Tuesday, October 25, 2011
Nicola Sturgeon backs organ donor campaign, this scheme must be kept purely voluntary, the State doesn’t own your body even in death
Nicola Sturgeon has launched a new drive to get Scottish people to sign up to the organ donor register.
The point of organ donation is that such a scheme should and always must remain voluntary.
There is no such thing as involuntary consent.
Ms Sturgeon attended Edinburgh's Royal Infirmary to meet with the parents of a donor and the recipient of an organ donation.
This is standard campaigning, to show that people are willing to donate and the benefits in real terms of a successful donation.
Helen Lang, of Johnstone, Renfrewshire was introduced to Ms Sturgeon as part of the campaign, she benefited from a life-saving liver transplant at the hospital in June.
Other people, Ms Sturgeon spoke to were Brian and Muriel McCabe, whose son Grant died suddenly aged 40.
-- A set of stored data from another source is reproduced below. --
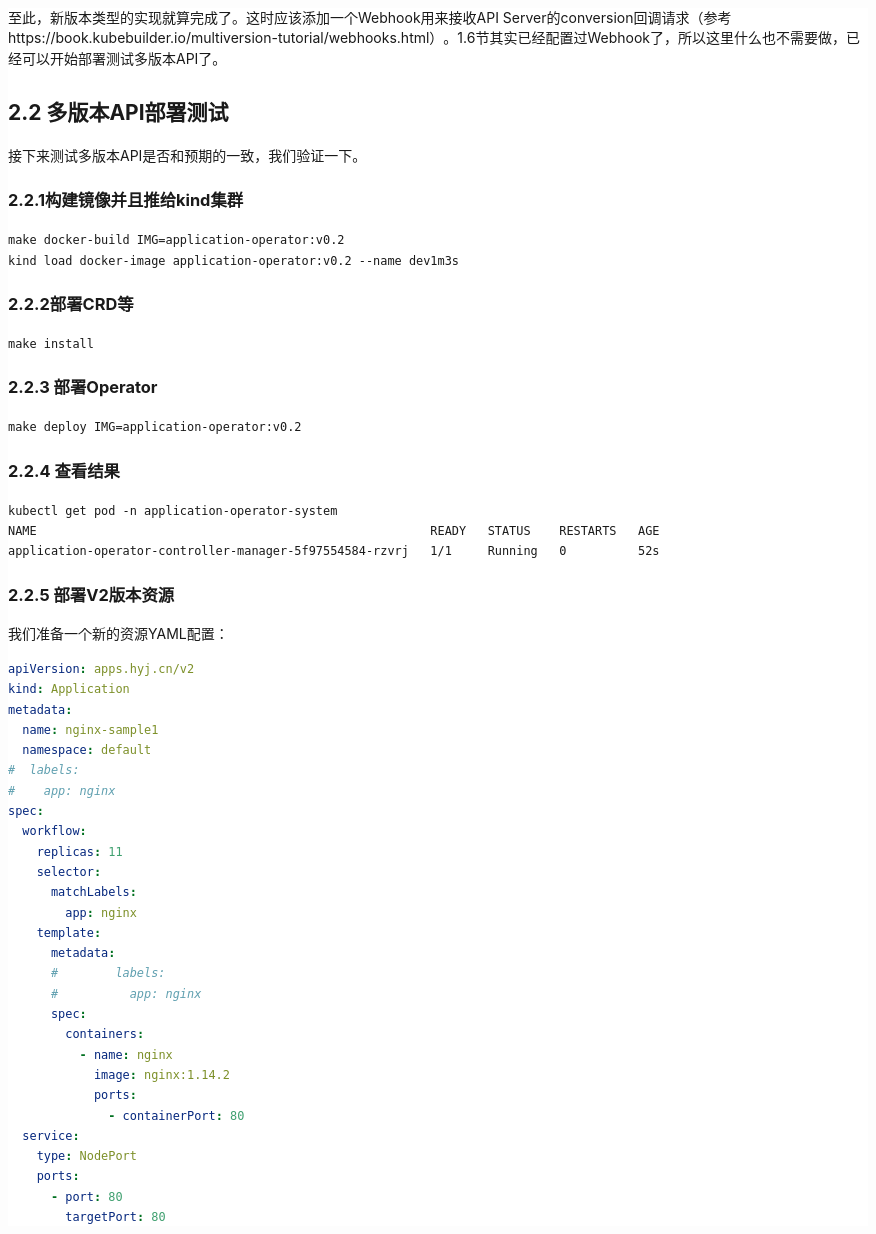 至此，新版本类型的实现就算完成了。这时应该添加一个Webhook用来接收API Server的conversion回调请求（参考https://book.kubebuilder.io/multiversion-tutorial/webhooks.html）​。1.6节其实已经配置过Webhook了，所以这里什么也不需要做，已经可以开始部署测试多版本API了。

## 2.2 多版本API部署测试

接下来测试多版本API是否和预期的一致，我们验证一下。

### 2.2.1构建镜像并且推给kind集群

```shell
make docker-build IMG=application-operator:v0.2
kind load docker-image application-operator:v0.2 --name dev1m3s
```

### 2.2.2部署CRD等

```shell
make install
```

### 2.2.3 部署Operator

```shell
make deploy IMG=application-operator:v0.2
```

### 2.2.4 查看结果

```shell
kubectl get pod -n application-operator-system
NAME                                                       READY   STATUS    RESTARTS   AGE
application-operator-controller-manager-5f97554584-rzvrj   1/1     Running   0          52s
```

### 2.2.5 部署V2版本资源

我们准备一个新的资源YAML配置：

```yaml
apiVersion: apps.hyj.cn/v2
kind: Application
metadata:
  name: nginx-sample1
  namespace: default
#  labels:
#    app: nginx
spec:
  workflow:
    replicas: 11
    selector:
      matchLabels:
        app: nginx
    template:
      metadata:
      #        labels:
      #          app: nginx
      spec:
        containers:
          - name: nginx
            image: nginx:1.14.2
            ports:
              - containerPort: 80
  service:
    type: NodePort
    ports:
      - port: 80
        targetPort: 80
```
His organs helped saved the lives of six other people.
The Health Secretary said:
"Last year there were 67 organ donors in Scotland - a rate of 13 donors per million population; up from 9.8 donors per million in 2006-07. Our rate of sign-up to the Organ Donor Register has also hit an all-time high, with 37% of the population signed up to save a life, compared to the UK average of 30%. However, the tragic fact is that more than 600 people in Scotland are still waiting for a life-saving transplant, and across the UK three people die every day because they don't get the organ they need in time."
By raising awareness, it is hoped that more people will sign up to donate their organs in the event of their death.
But people must make the choice voluntary.
The £590,000 campaign will begin today and will run for three weeks throughout November.
It will be a TV, radio and online campaign as people in campaign move away from the traditional leafleting approach which has had its day.
98% of leaflets, unsolicited mail ends up in the bin, leafleting is a complete waste of time in my opinion.
It would be better to do face to face contact as part of a wider campaign.
To sign up for donation, people will be invited to register by phone, text or online.
Professor John Forsythe, lead clinician for organ donation in Scotland and consultant transplant surgeon at Edinburgh Royal Infirmary, said:
"The more people we have on the register, the better the chance of saving lives."
Campaigns such as organ donation should be treated in the same manner as blood donation, run all year round.
How successful this campaign will be remains to be seen but it must be considered a step in the right direction.
Health is a year long concern and such campaigns must be treated as such, three weeks isn’t enough.
In future, maybe the NHS Scotland will realise this, and market more effectively.
There are too many causes going the rounds that better planning is needed to address this year round problem.